Information Start Marker

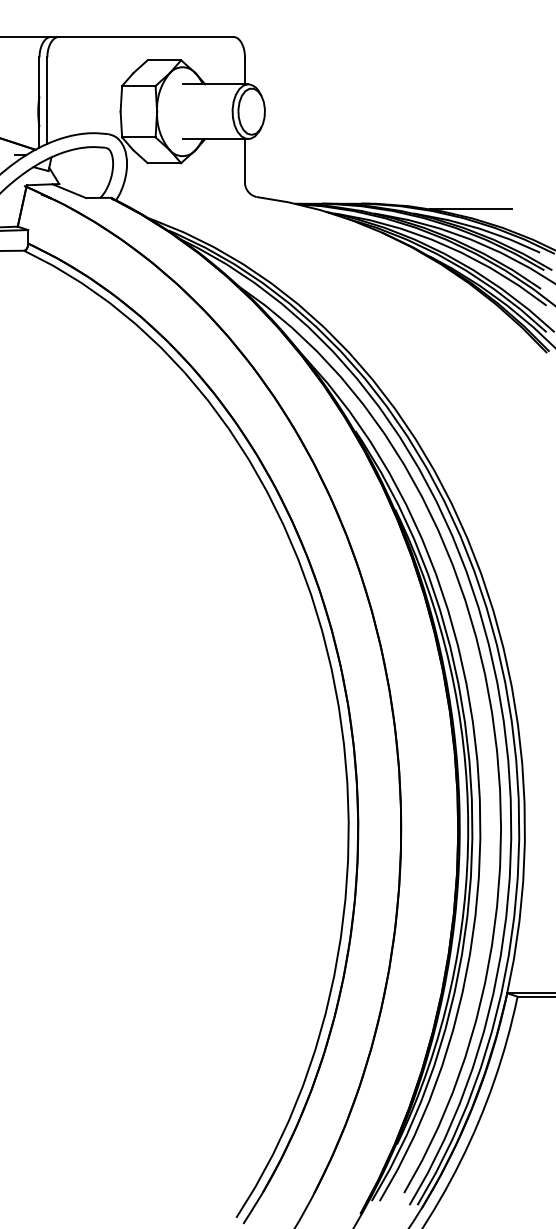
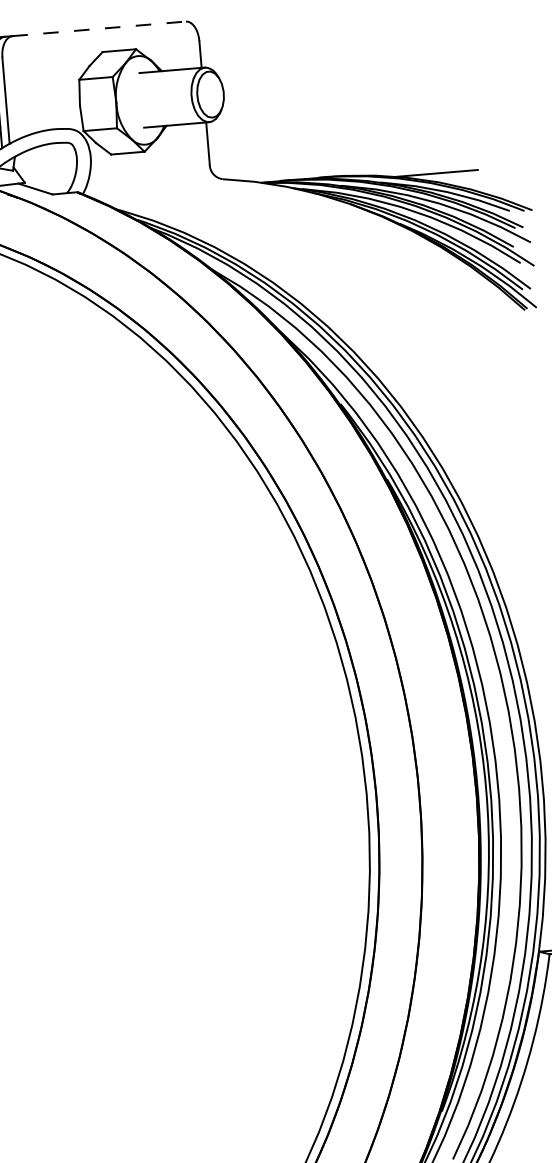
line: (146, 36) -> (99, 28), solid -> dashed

Information End Marker
Information Start Marker

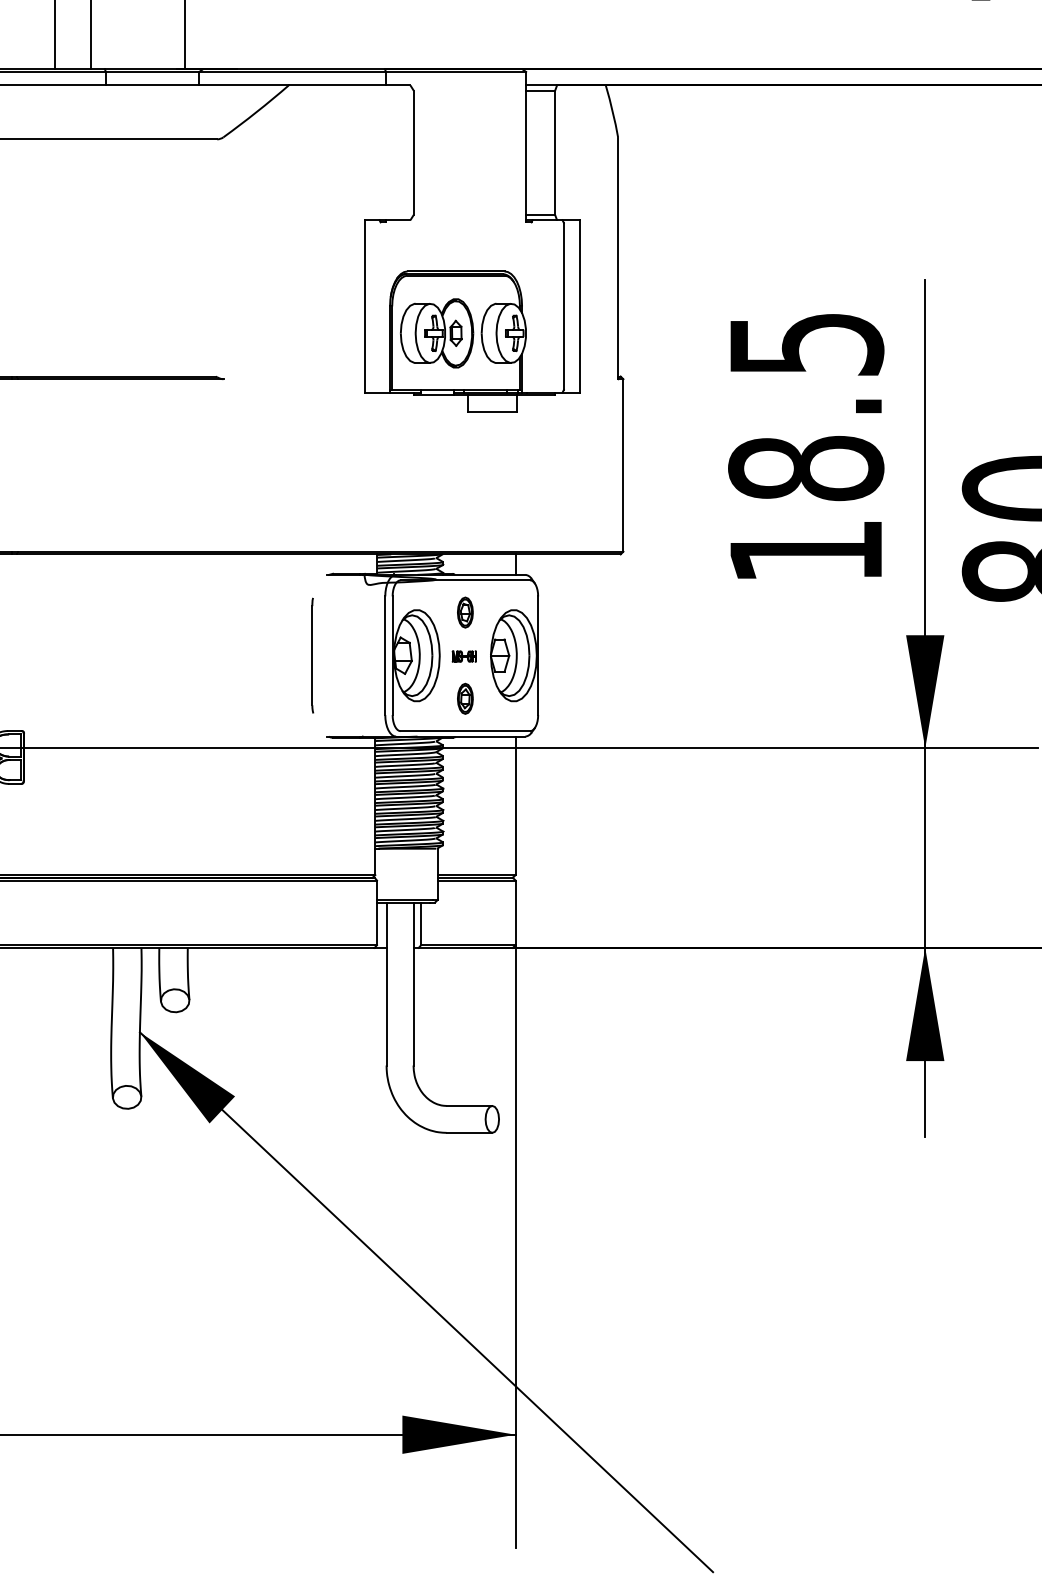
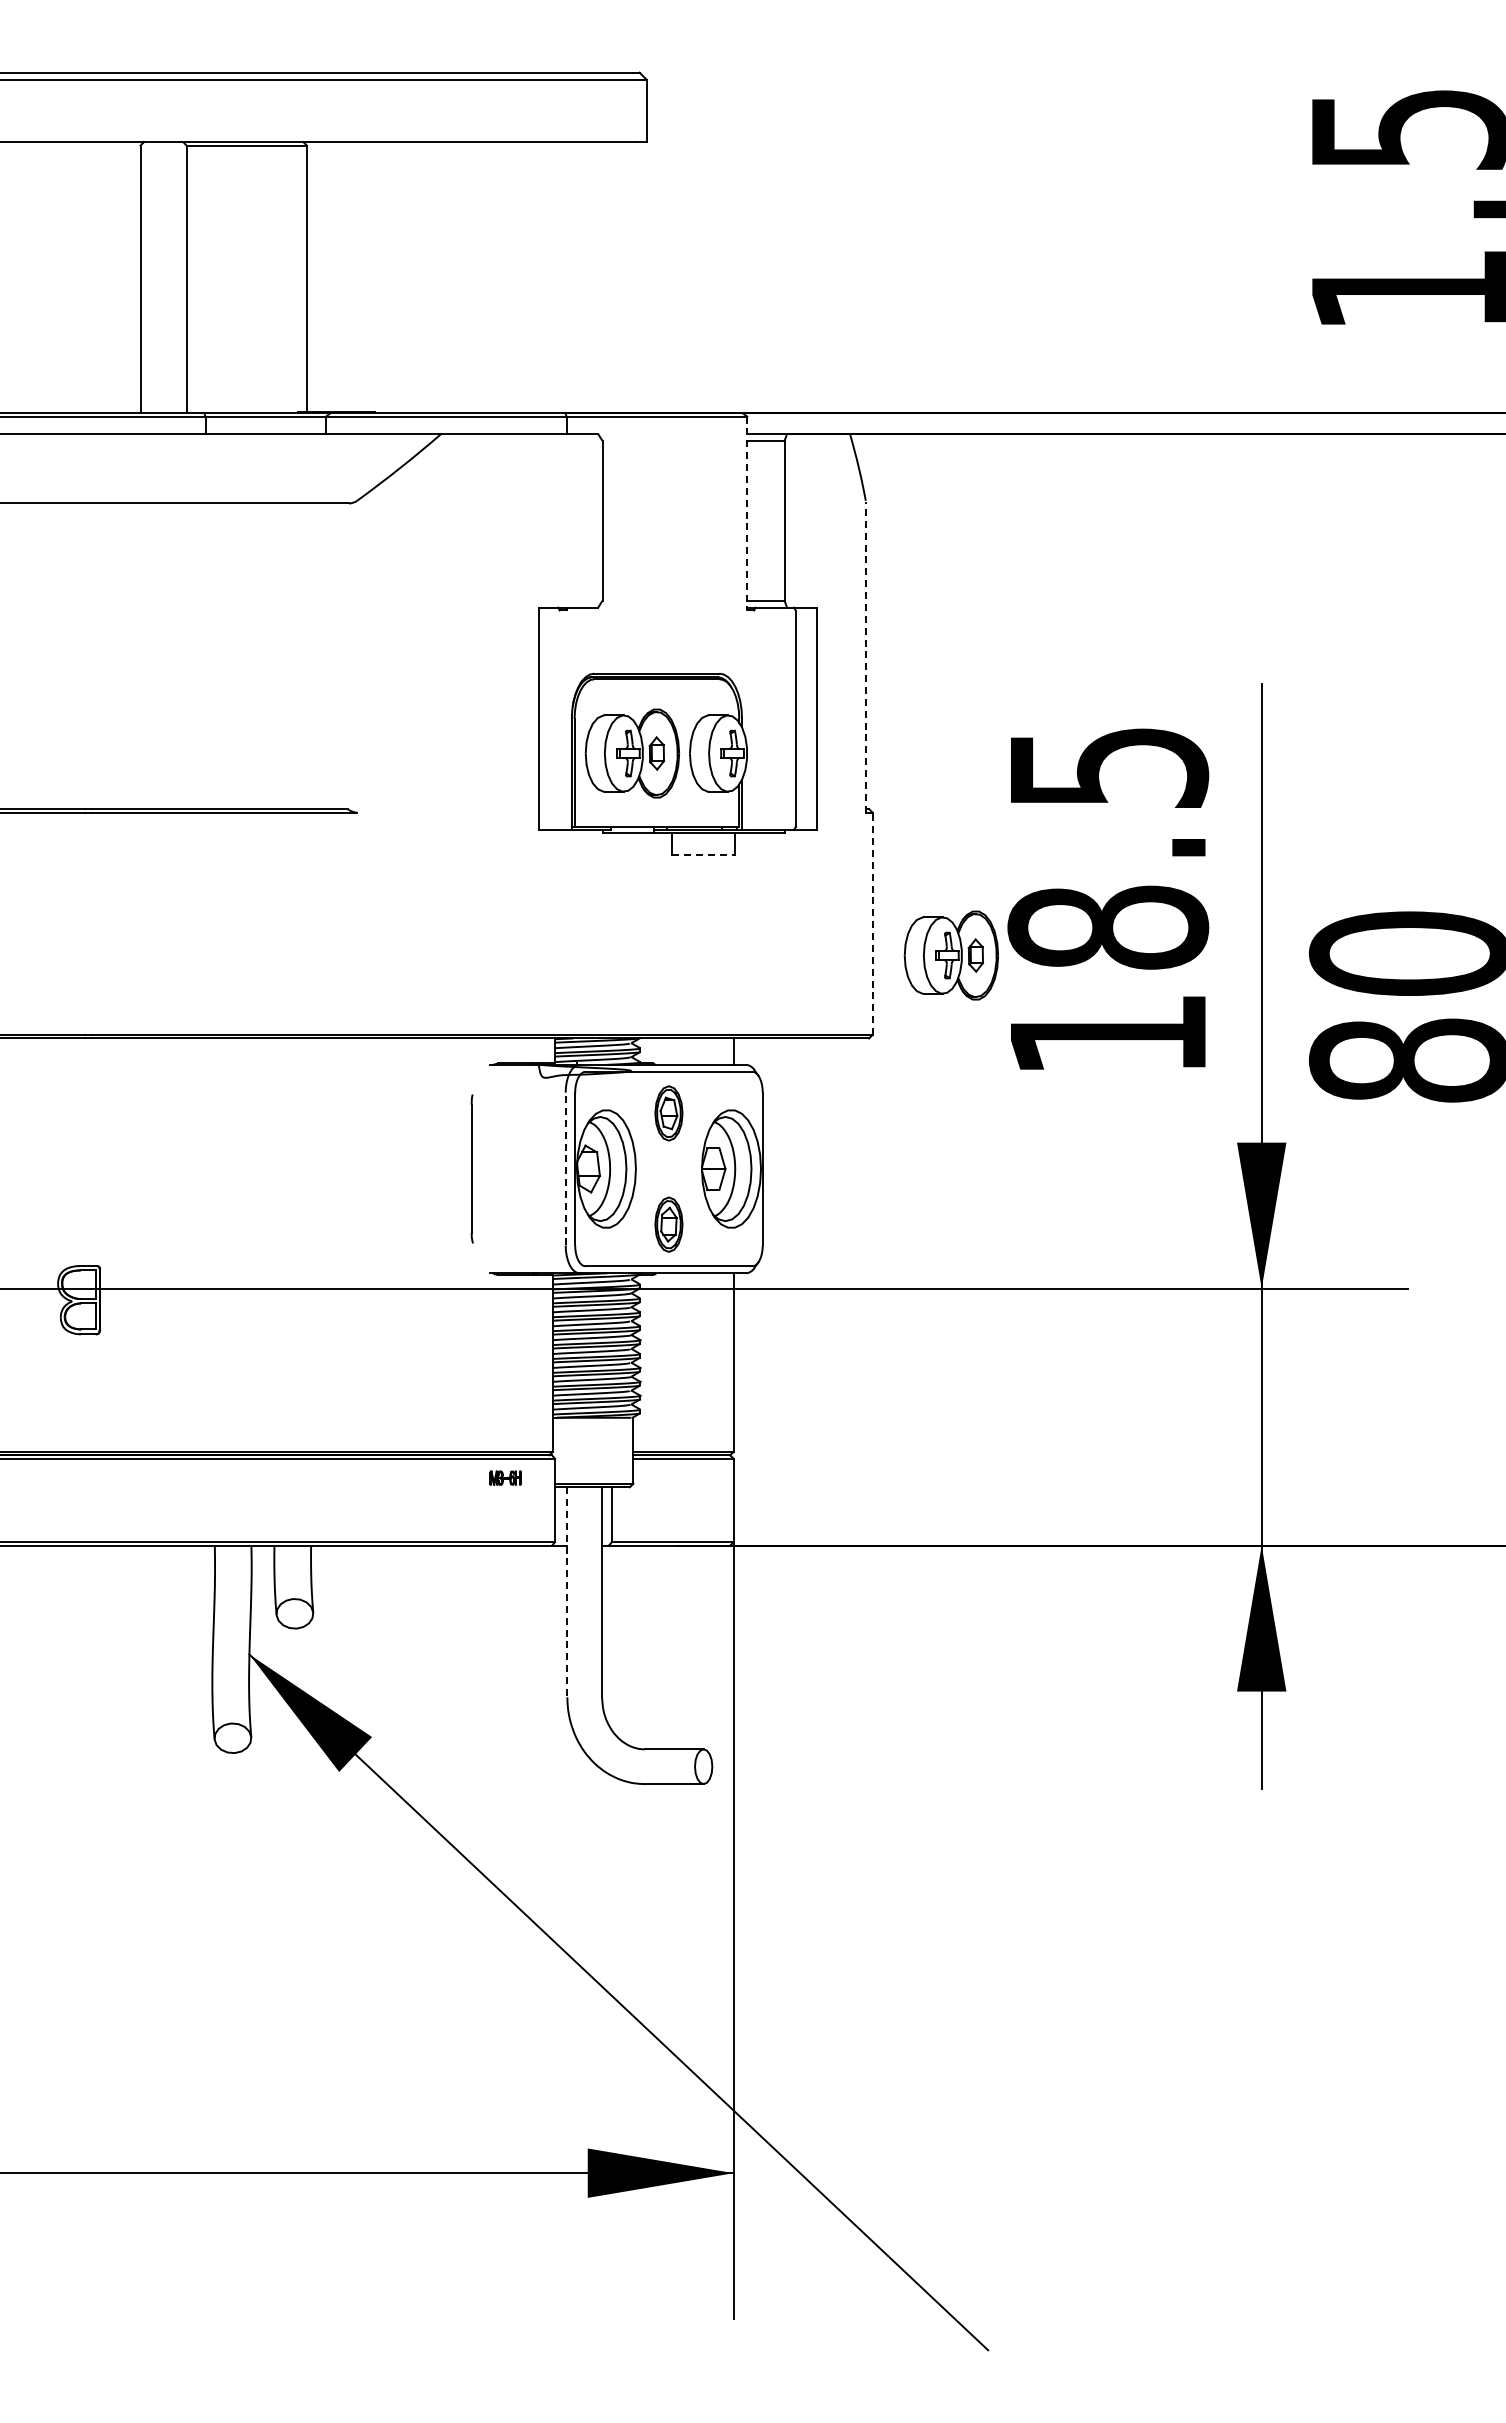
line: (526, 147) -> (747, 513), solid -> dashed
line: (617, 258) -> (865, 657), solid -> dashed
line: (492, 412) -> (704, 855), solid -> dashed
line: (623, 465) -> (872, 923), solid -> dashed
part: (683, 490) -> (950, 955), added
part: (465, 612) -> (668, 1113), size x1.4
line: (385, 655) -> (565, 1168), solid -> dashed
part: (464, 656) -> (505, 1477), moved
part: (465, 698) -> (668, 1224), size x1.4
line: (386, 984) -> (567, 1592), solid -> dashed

Information End Marker
Information Start Marker

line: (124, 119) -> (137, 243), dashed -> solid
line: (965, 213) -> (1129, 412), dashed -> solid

Information End Marker

▸ How to complete this task:
In the listing above, find the line with "line: (385, 655)" and the line with "line: (386, 984)". Output those two lines and every line between them, exactly as written.

▸ Response box:
line: (385, 655) -> (565, 1168), solid -> dashed
part: (464, 656) -> (505, 1477), moved
part: (465, 698) -> (668, 1224), size x1.4
line: (386, 984) -> (567, 1592), solid -> dashed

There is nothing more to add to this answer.